Genre of the Day - Marzuka
Album of the Day - Mazurki niepojęte (Incomprehensible Mazurkas) by Kapela Maliszów (2015)
May 20, 2024
On her 2023 epic “Kintsugi”, Lana Del Rey ponders a personal future as uncertain as a fleeting familial past as she observes her relatives singing to some old folk tunes. “They sang folk songs from the '40s / Even the fourteen-year old knew, "Froggie Came A-Courtin'" / How do my blood relatives know all of these songs? / I don't know anyone left to know songs that I sing.” It’s an affecting reminder that while our cultural obsession with personal music consumption produces a notion that music is above all personal, music was and covertly remains the stuff of connectivity. It’s a building block in our relationships, and a memory tool to bond with others.
Most folk music, after all, was performed in its original forms among families and small gatherings of people.
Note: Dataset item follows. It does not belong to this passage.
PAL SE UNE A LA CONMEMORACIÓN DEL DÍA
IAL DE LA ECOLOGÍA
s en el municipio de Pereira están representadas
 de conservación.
Among all the overarching musical categories, folk music is the one that could most readily claim to be an exercise in community. I touch upon these themes because today’s album is the first that I’ve come across that was performed by a family band. It’s a potent reminder that most of the music that has been passed down in human history was from grandparent to grandchild, mother to son, father to daughter.
Jan Malisz of today’s family band likewise expressed that sentiment: “My father always told me: play whatever you want. And if you have nothing to play, just make up new tunes. When you know how to create melodies, you will have as many of them as you want, and you won't need to learn from anyone else.”
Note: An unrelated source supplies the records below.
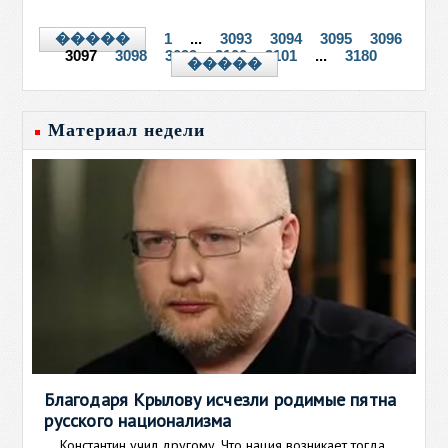
1
...
3093
3094
3095
3096
�����
3097
3098
3099
3100
3101
...
3180
�����
Материал недели
Благодаря Крылову исчезли родимые пятна
русского национализма
Константин учил другому. Что нация возникает тогда,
But although a marzuka can be passed through families like an heirloom, like yesterday’s genre it’s a pivotal form of song in Polish cultural history and a rhythmic oddity. It’s in triple time, like a waltz, but with the second and third beats emphasized rather than the first and third, creating an unusual but distinctive bounce. A marzuka is a mishmashed form of various Polish folk dances with that rhythm. It took on greater sociocultural significance as its peak popularity intertwined with a period of strong rumblings of Polish nationalism against the ruling Russians.
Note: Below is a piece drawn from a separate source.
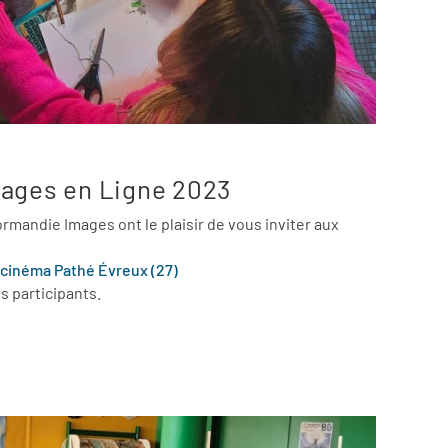
mages en Ligne 2023
rmandie Images ont le plaisir de vous inviter aux
, cinéma Pathé Évreux (27)
s participants.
Marzuka also had a great mind in its corner in the form of famed composer Frédéric Chopin, who had grown up in Poland before spending most of his life in France. Chopin expressed his love for his Polish heritage via his obsession with the marzuka. Over the course of twenty years, he composed nearly sixty marzukas, though combining them with musical classicism in a way that limited their function as dance music.
Though Chopin may have mastered the art of composing a marzuka that suited the Romanticism period, today’s album is more representative of marzukas in their rawer, more traditional form, even while dating from less than ten years ago. You don’t even need to know that a marzuka is a folk dance before listening, because it musically excels with movement: on second track “Na Piecu Łoroł” the strings themselves seem to jump, spin, and gallop on the track. There’s musical complexity complimenting the unique, consistently ensnaring rhythms of the album, such as the underlying, darker strings and the variety of the drumming of “Mazurek Dziki” providing a base for the strings above to explode into melodic firecrackers. To imagine one’s own family dancing to mutually beloved songs makes this album a lovely reminder of music’s bonding potency, so go open Spotify and send a tune to someone you hold dear.